- Born: 1955 Madrid, Spanish State
- Died: 18 January 2020 (aged 64–65) Madrid, Spain
- Education: Complutense University of Madrid
- Occupations: Journalist; University professor;
- Years active: 1978–2020

= Alicia Gómez Montano =

Spanish radio and television journalist and professor (1955–2020)

Alicia Gómez Montano (1955 – 18 January 2020) was a Spanish radio and television journalist and a university professor. She began her journalistic career at Radio Madrid in 1978 and subsequently worked at Radio Nacional de España (RNE) between 1980 and 1988. Montanto was RNE's Head of National Information at Televisión Española (TVE) and then was made deputy director of the TVE current affairs television programme Informe Semanal in 1996. She was director of Informe Semanal between May 2004 and August 2012 and was elected vice-president of the Spanish section of Reporters Without Borders in late 2017. Montano was appointed RTVE's first Equality Director in October 2018 and served in the role until her death in January 2020. She won various awards for her journalistic work.

==Biography==
Alicia Gómez Montano was born in 1955 in Madrid. She graduated from the Complutense University of Madrid (UCM) with a Doctor of Philosophy in Information Sciences, and taught master's degree television journalism courses at UCM. Montano began her professional career in radio at Radio Madrid (part of the Cadena SER network) from 1978 to 1980. She went to Radio Nacional de España (RNE) in 1980, following her passing RNE's entry examination and being appointed Director of News of the network's Territorial Center in Navarre. Montano became infatuated with the Basque Country, before leaving the Navarre branch in 1988. She was appointed head of RNE's National Information of the Nacional de los Telediarios at Televisión Española (TVE) upon her returning to Madrid in the same year, working alongside journalist Jesús Hermida.

Montano was appointed deputy director of the TVE current affairs television programme Informe Semanal in 1996, focusing not on politics as she had in the past, but more on cultural issues as well as terrorism-related news in Spain, reported on the ceasefire of the Basque separatist group ETA. She earned the silver medal at the New York Film Festival for her 1997 report La vuelta de los voluntarios de la libertad and one from the Ministry of the Presidency for the project 1000 mujeres asesinadas. In May 2004, she was appointed director of Informe Semanal, replacing Baltasar Magro. Montano would also hold one of five inaugural TVE News Services Council sub-directorates and was appointed head of special events.

Two years later, she authored the book La manipulación en televisión. Montano received the 18th edition of the Research Awards on Audiovisual Communication Award for her study Pluralismo, tutela política y órganos de control en el servicio público de radiotelevisión de ámbito estatal. La manipulación como fenómeno social. La reforma de RTVE in June 2006. Montano won the Spanish Academy of Television Arts and Sciences' Best Programme Director Award in 2011. She left her directorship in August 2012, and went on to work on the programme En portada as a reporter in the newsroom. That same year, Montano published the book Por una mirada ética. Conversaciones con Alicia Gómez Montano.

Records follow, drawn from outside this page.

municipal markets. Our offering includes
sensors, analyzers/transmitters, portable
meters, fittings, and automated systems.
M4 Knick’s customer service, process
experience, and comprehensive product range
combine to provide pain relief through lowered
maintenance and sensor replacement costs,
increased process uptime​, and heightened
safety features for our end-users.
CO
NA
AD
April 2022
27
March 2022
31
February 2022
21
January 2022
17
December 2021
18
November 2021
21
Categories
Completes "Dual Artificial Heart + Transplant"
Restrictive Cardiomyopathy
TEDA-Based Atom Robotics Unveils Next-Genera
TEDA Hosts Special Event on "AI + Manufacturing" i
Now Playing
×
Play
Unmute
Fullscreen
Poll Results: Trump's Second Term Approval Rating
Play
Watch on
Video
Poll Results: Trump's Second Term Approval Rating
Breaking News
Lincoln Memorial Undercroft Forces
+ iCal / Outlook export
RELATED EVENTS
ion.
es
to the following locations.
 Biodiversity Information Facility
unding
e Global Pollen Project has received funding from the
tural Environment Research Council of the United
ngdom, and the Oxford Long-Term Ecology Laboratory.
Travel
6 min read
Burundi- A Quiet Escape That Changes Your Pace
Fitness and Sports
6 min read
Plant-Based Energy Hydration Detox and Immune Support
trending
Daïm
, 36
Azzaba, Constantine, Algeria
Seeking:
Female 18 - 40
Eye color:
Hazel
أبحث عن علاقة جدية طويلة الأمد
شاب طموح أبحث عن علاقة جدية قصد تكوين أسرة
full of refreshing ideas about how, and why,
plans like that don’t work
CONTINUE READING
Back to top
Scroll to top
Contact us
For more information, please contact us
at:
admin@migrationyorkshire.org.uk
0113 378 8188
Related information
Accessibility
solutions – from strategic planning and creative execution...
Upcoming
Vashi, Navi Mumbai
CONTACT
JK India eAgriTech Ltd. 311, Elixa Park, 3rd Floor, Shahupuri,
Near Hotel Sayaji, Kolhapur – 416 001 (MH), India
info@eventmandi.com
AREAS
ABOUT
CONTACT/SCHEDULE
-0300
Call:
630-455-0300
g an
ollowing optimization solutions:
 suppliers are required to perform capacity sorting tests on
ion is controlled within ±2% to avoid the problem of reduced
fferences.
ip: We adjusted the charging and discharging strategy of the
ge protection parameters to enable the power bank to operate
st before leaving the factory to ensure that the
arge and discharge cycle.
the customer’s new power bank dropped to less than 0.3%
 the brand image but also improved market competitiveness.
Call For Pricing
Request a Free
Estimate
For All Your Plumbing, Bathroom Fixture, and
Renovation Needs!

In November 2017, Montano was elected vice-president of the Spanish section of Reporters Without Borders, and was appointed RTVE's first Equality Director in July 2018 over 20 candidates selected by a committee of experts; her RTVE colleagues remarked she was "head of almost everything." She opted for a multitude of content from the perspective of a feminist and defend women's rights and freedoms on all platforms. Montano worked to establish equality between men and women in content making and television and remove inadequate practices, prejudices and unconscious biases.

She was one of twenty people shortlisted to become RTVE chair in December 2018. Montano also contributed to the magazines Fotogramas and Qué Leer, and also earned the Consell de l'Audiovisual de Catalunya's First Research Prize as well as the Asociación de Mujeres Empresarias's Award. She was a patron of the Canis Majoris Foundation and coordinated its annual conference. Following Montano's death, Carolina Pecharromán was appointed RTVE's new Equality Director on 1 March 2020.

==Personal life==
She was a committed feminist and a promoter of equality. On the morning of 18 January 2020, Montano died from cancer she had been diagnosed with a few years earlier at the Sanchinarro University Hospital in Madrid. She was given a funeral service at the North Funeral Home on Calle de Valdegovía 8 the following afternoon.

==Legacy==
Borja Terán of La Informacion wrote that the seven inspirations of the works of Montano at RTVE as "the report must always have the gaze of the journalist"; "daring sensible (and sometimes a bit foolish) innovation"; "disclosure from the nuance"; "unlearn the set phrase"; "speak to the citizen, not the consumer"; "flee the state of emergency" and "work as if you were always starting". Reporters without Borders' Spanish section and other organisations held a tribute night to her at the Casa de América on the evening of 5 February. She was posthumously voted the recipient the 2020 King of Spain International Journalism Awards for Digital Journalism by a jury.